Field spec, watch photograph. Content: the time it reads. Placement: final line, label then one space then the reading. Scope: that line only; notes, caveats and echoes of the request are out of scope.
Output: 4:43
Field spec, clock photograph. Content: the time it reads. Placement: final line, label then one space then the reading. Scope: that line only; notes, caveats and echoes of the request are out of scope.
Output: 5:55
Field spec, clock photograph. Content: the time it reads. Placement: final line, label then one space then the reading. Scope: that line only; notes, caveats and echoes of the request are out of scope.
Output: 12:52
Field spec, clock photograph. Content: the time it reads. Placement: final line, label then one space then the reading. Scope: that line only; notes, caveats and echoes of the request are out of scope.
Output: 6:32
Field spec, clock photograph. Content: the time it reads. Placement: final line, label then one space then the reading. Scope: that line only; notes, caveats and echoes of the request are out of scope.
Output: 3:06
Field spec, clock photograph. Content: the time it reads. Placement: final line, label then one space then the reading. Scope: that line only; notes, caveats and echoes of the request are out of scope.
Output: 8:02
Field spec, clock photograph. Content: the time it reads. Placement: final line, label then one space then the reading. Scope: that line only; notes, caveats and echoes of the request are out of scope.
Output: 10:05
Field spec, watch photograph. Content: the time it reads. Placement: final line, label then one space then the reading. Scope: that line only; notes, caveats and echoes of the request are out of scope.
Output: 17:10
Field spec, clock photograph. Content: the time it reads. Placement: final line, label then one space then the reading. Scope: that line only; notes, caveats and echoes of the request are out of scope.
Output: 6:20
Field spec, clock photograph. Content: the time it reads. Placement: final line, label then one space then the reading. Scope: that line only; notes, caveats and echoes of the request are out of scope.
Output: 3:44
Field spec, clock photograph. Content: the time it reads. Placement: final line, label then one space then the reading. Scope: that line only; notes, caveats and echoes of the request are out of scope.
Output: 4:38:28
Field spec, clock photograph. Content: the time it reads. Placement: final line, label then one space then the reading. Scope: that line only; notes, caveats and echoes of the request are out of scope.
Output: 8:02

################

Pull out every line of the records above that contains the string "Output", matching case exactly, and copy each one in full.

Output: 4:43
Output: 5:55
Output: 12:52
Output: 6:32
Output: 3:06
Output: 8:02
Output: 10:05
Output: 17:10
Output: 6:20
Output: 3:44
Output: 4:38:28
Output: 8:02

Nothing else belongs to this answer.